The current state on Fedora Server is that we have a specialized version of /etc/issue that will display something along the lines of:
Admin Console: https://0.0.0.0:9090/ or https://[::::]:9090/
(with the actual public IP address of the machine there)

Cockpit has recently grown the capability to generate certain files when the cockpit.socket unit is started, allowing us to have more control over what messages we want people to see. In particular, Cockpit 169 now has the ability to generate files in /etc/motd.d that will enable systems that have pam_motd.so in their PAM session stack to display the Cockpit console address after the user logs in. These generated files can also insert the machine's public hostname instead of the simple IP address we have now, which will play better with SSL Certificates.

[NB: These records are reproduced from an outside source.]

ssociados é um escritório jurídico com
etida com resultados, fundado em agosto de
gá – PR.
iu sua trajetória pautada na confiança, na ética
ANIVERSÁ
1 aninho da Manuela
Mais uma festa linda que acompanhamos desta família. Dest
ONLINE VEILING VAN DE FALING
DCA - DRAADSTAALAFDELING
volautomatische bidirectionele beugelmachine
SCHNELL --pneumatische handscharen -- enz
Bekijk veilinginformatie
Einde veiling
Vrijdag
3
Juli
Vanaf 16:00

Today, the /etc/issue implementation is only seen by people who can see a console login, either by having a keyboard and monitor attached to the machine or else via a physical or virtual serial connection. With this new pam_motd.so implementation, we will be able to inform users about the admin console who are using other login mechanisms, most notably SSH.

However, this will require modification of the default configuration on Fedora Server (at minimum) or possibly Fedora in general. Presently, no PAM stack shipped by default on Fedora includes pam_motd.so. I think that the value of having Cockpit information in the MOTD is worthwhile, so we should consider adding it to at least the SSHD PAM stack, so that users who have only remote access to the machines can still be informed of the availability of the Cockpit admin console.

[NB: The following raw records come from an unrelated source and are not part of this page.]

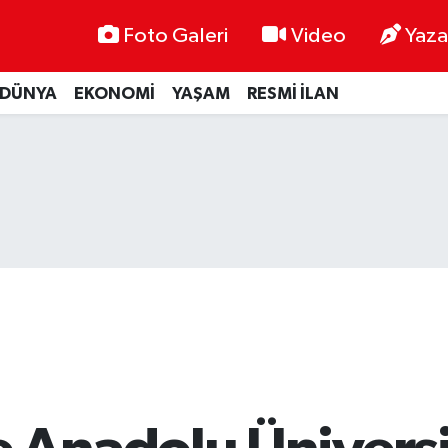
Foto Galeri
Video
Yaza
DÜNYA
EKONOMİ
YAŞAM
RESMİ İLAN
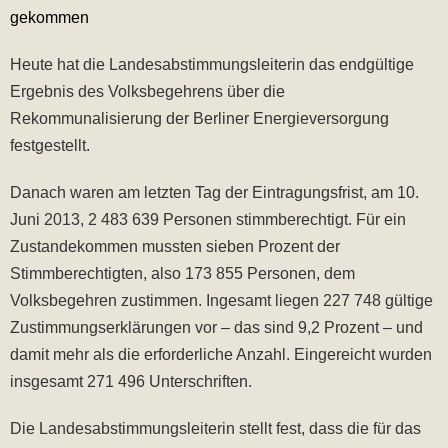
gekommen
Heute hat die Landesabstimmungsleiterin das endgültige
Ergebnis des Volksbegehrens über die
Rekommunalisierung der Berliner Energieversorgung
festgestellt.
Danach waren am letzten Tag der Eintragungsfrist, am 10.
Juni 2013, 2 483 639 Personen stimmberechtigt. Für ein
Zustandekommen mussten sieben Prozent der
Stimmberechtigten, also 173 855 Personen, dem
Volksbegehren zustimmen. Ingesamt liegen 227 748 gültige
Zustimmungserklärungen vor – das sind 9,2 Prozent – und
damit mehr als die erforderliche Anzahl. Eingereicht wurden
insgesamt 271 496 Unterschriften.
Die Landesabstimmungsleiterin stellt fest, dass die für das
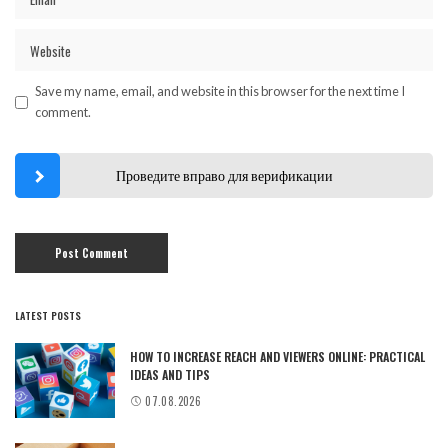
Save my name, email, and website in this browser for the next time I
comment.
Проведите вправо для верификации
LATEST POSTS
HOW TO INCREASE REACH AND VIEWERS ONLINE: PRACTICAL
IDEAS AND TIPS
07.08.2026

Another approach would be to make it more generally available by adding it to the 'postlogin' PAM stack, which would mean that the MOTD would be seen by anyone logging in via any standard login mechanism. If we did this, we'd assuredly remove the /etc/issue implementation, as it would be redundant. The downside to this is that the default configuration for postlogin is to also run on things like `su` and `sudo -i`, so that could be noisy. We could deak with this by splitting the 'postlogin' stack into one that handled "real" logins (sshd, getty, etc.) and one that handles local privilege escalations (su, sudo, etc.). This would require coordination with the PAM maintainers in Fedora.

The middle-ground approach would be to add pam_motd.so solely to the SSHD PAM stack and then leave /etc/issue to display the console for local purposes. The Cockpit folks can chime in if I've gotten this right, but apparently there's a newer way we can generate the /etc/issue content so that it can now display the hostname as well. So we'd retire the current way we're doing it for IP addresses. The benefit to this approach is that for rack-mounted systems that probably have a common serial interface console (or just a rolling cart monitor), the user can just glance at the login prompt and see that Cockpit is available without requiring them to log in first.

I'm looking for us to come to a general consensus on how we present this information to the user. I'd appreciate any input you might be willing to provide.

Thank you for reading to the end, I know it was a long one.